[Entries excerpted from a collection]

____________________

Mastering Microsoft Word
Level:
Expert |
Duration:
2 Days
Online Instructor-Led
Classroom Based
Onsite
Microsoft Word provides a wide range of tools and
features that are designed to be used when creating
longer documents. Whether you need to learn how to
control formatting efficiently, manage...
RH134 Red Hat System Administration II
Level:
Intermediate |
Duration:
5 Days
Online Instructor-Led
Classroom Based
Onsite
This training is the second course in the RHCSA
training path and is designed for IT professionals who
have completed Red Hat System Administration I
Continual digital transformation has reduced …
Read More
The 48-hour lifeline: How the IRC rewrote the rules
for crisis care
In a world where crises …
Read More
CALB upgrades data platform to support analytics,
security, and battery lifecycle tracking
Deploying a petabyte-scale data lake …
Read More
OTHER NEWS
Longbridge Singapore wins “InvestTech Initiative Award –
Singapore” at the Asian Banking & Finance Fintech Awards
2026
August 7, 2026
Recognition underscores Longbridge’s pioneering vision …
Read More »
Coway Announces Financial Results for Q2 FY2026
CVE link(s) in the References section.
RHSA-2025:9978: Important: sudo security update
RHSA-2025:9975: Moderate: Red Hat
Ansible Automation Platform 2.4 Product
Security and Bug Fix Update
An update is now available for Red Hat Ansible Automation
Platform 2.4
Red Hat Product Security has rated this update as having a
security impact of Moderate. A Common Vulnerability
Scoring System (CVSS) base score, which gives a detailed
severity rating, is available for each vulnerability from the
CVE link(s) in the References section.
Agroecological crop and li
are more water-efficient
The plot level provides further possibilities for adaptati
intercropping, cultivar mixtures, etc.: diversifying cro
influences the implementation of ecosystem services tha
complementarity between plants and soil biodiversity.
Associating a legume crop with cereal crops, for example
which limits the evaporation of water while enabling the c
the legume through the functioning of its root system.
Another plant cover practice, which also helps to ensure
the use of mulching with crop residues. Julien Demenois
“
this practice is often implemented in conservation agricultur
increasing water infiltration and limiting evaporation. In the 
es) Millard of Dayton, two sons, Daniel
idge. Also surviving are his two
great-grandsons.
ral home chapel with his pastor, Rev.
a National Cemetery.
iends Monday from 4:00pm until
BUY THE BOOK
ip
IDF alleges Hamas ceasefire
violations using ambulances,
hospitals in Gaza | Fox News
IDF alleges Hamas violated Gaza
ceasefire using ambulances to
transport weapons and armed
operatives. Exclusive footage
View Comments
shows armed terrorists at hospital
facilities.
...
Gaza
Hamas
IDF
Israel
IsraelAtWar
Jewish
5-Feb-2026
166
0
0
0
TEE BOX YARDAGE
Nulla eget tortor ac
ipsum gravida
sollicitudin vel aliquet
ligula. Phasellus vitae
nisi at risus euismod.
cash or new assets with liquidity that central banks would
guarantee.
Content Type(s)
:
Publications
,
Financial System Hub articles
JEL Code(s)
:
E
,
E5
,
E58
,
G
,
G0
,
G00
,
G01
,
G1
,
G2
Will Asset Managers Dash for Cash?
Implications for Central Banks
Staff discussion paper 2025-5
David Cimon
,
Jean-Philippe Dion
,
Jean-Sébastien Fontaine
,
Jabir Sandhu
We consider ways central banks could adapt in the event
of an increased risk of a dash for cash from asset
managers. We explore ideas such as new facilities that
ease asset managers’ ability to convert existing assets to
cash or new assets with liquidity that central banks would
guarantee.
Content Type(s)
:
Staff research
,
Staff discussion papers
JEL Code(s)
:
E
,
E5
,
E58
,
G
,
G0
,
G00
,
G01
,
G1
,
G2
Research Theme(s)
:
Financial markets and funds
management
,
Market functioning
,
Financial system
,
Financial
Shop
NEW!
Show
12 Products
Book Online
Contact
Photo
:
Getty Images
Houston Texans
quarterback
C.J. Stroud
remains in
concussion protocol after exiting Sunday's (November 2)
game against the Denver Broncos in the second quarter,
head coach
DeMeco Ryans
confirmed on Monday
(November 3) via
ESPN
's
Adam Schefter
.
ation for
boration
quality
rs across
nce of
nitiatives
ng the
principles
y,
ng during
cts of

____________________

Directions for this task: Copy the lines of the entries word for word, starting at the very first line and ending with the line that contains "Red Hat Product", including both of those lines.

Task answer:
Mastering Microsoft Word
Level:
Expert |
Duration:
2 Days
Online Instructor-Led
Classroom Based
Onsite
Microsoft Word provides a wide range of tools and
features that are designed to be used when creating
longer documents. Whether you need to learn how to
control formatting efficiently, manage...
RH134 Red Hat System Administration II
Level:
Intermediate |
Duration:
5 Days
Online Instructor-Led
Classroom Based
Onsite
This training is the second course in the RHCSA
training path and is designed for IT professionals who
have completed Red Hat System Administration I
Continual digital transformation has reduced …
Read More
The 48-hour lifeline: How the IRC rewrote the rules
for crisis care
In a world where crises …
Read More
CALB upgrades data platform to support analytics,
security, and battery lifecycle tracking
Deploying a petabyte-scale data lake …
Read More
OTHER NEWS
Longbridge Singapore wins “InvestTech Initiative Award –
Singapore” at the Asian Banking & Finance Fintech Awards
2026
August 7, 2026
Recognition underscores Longbridge’s pioneering vision …
Read More »
Coway Announces Financial Results for Q2 FY2026
CVE link(s) in the References section.
RHSA-2025:9978: Important: sudo security update
RHSA-2025:9975: Moderate: Red Hat
Ansible Automation Platform 2.4 Product
Security and Bug Fix Update
An update is now available for Red Hat Ansible Automation
Platform 2.4
Red Hat Product Security has rated this update as having a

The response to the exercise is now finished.